A friend of mine who is about to have her first baby asked me the other day, “So, what do you think I really need as a new parent?”
“Not as much as the baby aisles at Target will tell you,” I said as we talked about the overwhelming amount of stuff available for new moms and babies.
I have met moms from all over the world and I started thinking about how simple parenting is in other countries. The babies we help in Kenya don’t use pacifiers, swaddle blankets, breast pumps, or baby gear. They have a blanket, some cloth diapers and a few changes of clothes and their moms’ biggest worries for the future include having enough food and paying school fees. The refugee mothers I know don’t stress about birthday parties or the latest and greatest gadgets, they worry about providing diapers.

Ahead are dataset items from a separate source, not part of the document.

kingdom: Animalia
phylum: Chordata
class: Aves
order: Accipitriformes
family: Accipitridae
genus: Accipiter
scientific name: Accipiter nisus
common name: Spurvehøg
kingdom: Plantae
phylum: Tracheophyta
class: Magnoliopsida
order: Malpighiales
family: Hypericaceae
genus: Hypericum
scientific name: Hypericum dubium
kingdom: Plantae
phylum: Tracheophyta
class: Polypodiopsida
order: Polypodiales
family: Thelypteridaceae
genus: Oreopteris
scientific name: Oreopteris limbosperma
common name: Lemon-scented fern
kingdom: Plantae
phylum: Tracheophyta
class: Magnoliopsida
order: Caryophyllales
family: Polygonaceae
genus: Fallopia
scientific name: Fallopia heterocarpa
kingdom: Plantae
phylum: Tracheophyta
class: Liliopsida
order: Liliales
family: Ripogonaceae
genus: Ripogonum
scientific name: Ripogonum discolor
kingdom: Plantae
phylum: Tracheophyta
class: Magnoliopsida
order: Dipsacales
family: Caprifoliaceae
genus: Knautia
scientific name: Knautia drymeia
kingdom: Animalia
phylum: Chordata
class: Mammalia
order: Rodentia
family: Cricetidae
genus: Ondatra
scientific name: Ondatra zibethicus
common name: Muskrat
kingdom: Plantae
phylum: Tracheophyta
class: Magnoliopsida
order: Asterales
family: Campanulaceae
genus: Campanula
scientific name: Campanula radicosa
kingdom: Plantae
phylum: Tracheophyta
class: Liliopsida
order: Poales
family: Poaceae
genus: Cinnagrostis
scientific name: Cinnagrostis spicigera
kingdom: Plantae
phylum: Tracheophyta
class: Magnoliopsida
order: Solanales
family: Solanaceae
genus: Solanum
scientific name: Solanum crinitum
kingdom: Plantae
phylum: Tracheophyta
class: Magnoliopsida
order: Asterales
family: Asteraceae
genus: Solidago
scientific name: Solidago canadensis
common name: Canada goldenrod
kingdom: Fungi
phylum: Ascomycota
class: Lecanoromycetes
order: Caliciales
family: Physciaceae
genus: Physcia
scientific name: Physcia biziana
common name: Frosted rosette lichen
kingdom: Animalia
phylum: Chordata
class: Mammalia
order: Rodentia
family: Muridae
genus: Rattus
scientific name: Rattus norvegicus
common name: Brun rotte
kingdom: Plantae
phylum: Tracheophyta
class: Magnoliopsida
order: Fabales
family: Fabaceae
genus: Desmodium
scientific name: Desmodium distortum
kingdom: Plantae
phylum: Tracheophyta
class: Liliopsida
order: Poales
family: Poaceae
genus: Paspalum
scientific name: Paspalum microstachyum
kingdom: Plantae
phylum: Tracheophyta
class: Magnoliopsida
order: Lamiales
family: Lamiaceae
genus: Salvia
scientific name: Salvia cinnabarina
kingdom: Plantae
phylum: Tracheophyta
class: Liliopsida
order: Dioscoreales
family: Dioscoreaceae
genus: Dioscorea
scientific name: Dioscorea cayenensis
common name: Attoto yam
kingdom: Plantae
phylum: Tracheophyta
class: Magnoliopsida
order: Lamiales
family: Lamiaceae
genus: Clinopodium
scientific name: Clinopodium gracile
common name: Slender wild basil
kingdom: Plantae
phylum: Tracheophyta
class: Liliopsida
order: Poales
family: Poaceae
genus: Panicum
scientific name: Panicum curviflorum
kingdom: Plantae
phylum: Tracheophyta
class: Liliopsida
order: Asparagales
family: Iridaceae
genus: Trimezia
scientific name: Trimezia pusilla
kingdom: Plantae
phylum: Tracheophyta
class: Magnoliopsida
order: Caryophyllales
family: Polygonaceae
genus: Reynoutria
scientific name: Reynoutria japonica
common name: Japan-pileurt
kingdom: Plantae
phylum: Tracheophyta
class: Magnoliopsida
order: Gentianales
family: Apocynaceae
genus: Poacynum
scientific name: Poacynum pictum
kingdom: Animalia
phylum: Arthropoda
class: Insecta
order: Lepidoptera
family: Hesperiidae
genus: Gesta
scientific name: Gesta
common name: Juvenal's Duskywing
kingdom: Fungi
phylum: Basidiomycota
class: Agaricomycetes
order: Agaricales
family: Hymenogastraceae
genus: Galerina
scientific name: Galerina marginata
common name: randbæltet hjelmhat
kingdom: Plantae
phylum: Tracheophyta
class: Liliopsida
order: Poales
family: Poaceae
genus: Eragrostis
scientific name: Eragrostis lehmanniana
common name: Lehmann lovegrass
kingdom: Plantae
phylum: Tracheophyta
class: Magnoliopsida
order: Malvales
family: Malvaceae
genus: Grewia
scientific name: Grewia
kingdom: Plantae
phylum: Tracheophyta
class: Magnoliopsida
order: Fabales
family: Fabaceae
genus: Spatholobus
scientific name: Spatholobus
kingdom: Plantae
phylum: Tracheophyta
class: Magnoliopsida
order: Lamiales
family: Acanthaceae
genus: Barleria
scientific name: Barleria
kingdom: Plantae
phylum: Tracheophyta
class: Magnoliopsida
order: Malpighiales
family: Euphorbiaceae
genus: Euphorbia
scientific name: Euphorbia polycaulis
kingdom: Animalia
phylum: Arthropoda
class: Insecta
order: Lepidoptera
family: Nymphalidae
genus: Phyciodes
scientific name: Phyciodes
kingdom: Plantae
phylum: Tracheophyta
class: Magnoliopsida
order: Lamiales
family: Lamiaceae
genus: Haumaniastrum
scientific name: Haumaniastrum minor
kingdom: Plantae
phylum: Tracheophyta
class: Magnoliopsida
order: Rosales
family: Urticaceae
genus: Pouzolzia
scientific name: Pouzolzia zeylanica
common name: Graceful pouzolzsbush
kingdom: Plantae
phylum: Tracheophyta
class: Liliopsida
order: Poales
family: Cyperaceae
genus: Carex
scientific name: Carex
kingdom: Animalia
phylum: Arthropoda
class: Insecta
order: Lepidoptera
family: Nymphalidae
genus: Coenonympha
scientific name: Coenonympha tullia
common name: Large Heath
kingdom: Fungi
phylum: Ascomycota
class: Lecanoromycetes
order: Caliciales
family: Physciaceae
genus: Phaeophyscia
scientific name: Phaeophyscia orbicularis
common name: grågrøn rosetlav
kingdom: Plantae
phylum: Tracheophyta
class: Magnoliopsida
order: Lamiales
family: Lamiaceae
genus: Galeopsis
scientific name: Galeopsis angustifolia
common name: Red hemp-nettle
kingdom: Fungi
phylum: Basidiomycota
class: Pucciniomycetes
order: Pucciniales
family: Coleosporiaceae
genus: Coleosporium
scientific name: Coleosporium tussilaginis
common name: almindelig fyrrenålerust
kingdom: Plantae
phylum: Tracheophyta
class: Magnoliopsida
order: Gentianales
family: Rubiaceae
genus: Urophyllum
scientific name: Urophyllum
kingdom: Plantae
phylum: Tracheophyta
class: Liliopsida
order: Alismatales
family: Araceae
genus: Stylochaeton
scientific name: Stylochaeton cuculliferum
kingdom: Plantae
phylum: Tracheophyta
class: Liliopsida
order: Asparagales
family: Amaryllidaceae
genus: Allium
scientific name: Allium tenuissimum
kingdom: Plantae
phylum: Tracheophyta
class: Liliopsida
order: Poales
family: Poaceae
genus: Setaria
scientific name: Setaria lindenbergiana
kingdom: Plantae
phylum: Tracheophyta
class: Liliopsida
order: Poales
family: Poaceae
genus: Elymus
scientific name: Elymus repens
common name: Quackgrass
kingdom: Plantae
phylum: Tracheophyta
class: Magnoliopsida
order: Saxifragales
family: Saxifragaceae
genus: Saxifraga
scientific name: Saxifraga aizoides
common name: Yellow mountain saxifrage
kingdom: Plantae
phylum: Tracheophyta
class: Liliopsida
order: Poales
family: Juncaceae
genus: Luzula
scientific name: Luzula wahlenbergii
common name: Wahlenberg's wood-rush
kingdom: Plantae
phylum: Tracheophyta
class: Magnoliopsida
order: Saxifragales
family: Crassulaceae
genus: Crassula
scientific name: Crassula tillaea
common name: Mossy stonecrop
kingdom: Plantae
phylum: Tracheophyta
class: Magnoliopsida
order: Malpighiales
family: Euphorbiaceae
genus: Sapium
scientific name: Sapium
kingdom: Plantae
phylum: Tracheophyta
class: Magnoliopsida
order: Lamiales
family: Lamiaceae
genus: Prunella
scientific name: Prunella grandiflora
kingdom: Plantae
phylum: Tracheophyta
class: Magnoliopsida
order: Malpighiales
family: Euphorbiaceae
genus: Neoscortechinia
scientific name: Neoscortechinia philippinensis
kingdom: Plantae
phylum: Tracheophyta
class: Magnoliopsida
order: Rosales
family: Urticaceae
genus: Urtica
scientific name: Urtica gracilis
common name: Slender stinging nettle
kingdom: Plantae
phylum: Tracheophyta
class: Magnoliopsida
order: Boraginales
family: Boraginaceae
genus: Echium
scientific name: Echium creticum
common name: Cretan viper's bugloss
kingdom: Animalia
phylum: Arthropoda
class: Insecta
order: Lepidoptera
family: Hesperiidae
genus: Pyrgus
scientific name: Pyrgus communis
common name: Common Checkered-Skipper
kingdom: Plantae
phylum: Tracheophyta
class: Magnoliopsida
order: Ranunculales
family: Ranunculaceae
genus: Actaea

It’s always good to get a dose of perspective. It’s far too easy to compare ourselves to the people around us and think we’re the only ones not giving our kids everything. It’s good to remember most of the world just wants to give their kids something.
I think we’ve made parenting more complex for the sake of convenience and comfort. And it’s not all bad. Some things do make parenting easier and I’m grateful. But we spend a lot of time and money in the moment on things that don’t really matter longterm. I’m as guilty as anyone. I once bought a machine to vibrate my colicky baby’s bed and returned it. Total scam.
It’s good to step back and evaluate what’s sucking a lot of our time and resources. Here are 5 things that don’t matter in parenting as much we think they do:
- Things that plug in | Oh, we are a technology culture, aren’t we? We could spend ourselves into the ground trying to keep up with all the latest technology, hottest gaming systems, apps and electronic must-haves. It scares me to think about how all this screen time will effect the next generation. Technology is a part of our culture and it adds a lot to our lives, but this constant thirst to acquire the latest item will never be quenched. Because the next big thing is always around the corner. It won’t kill our kids (or us) to use what they have until it breaks or just live without. We have a rule in our house that you have to wait until high school for a smart phone. Some days this is challenging for my kids, but it’s what we’ve set as our standard. And when we set guidelines, they are easier to follow. Teaching our kids to be content starts with being grateful for what you have, not waiting and wanting what’s around the corner.
- Things that are found on Pinterest | There were birthday parties and recipes and toy organization ideas before Pinterest, they just weren’t as pretty, and pin-able, right? I’m all for good ideas (and I’ve found plenty online), but I think Pinterest can make us want to focus on our parenting imperfections…Recently, I talked to a new mom who was exhausted from spending like 20- something hours planning her first child’s first birthday party–which ended up being cancelled due to a nasty case of Roseola. She admitted to succumbing to the online pressure for a photo shoot, a wardrobe monogrammed with “first birthday” and a lavish party. I did some pretty great parties when my kids were little. There’s nothing wrong with that, but I’ve just learned that it’s not as big as deal as I once thought, especially to my kids.
- Things that other people have | This is a hard one, isn’t it? It’s difficult enough as adults to see someone showing off the latest and greatest and not feel a pang of the “gotta-have-its.” Kids are no different. But if we give them what their peers have –for this reason alone–we are teaching them that stuff matters most. We are affirming that in order to fit in or be liked it requires us to be like everyone else. In the long run, the fads will fade-they always do. My youngest struggles with this right now and we are trying to teach her that we won’t buy things to fit in or feel accepted, because in the long run, it will hurt more than help.
- Things that make us feel like a better parent | Let’s face it, getting our toddler into the “best” preschool or our 8 year old son onto the “right” football team, is more for us than our kids. Children don’t really care about prestige or influence. And it can be time-consuming and exhausting for parents living up to the pressure to do everything right all the time. I used think I had to help my kids find their “thing” early on. Life is teaching me that God has a plan for my kids. I can do my part and He will do the rest. Our kids learn through success and failure and they need both to be well-rounded. It’s good to slow down and ask ourselves Am I working on something that will matter in a couple of years?
- Things | With Christmas around the corner, kids are already being bombarded with the hottest new toys and gadgets of the season. We just have to visit a Thrift store to see how long some of those trendy items last. Kids probably won’t remember their “big” Christmas gift or birthday toys next year. We usually give our kids 3-4 gifts. This year, one or two of them will be an experience and not another “thing.” Because will remember the most important things, which aren’t things at all.
As a parent, I am constantly reevaluating what they need and what I should give them and I’m learning in order to really give our kids everything, sometimes it’s good to step back and realize giving them less is giving them more.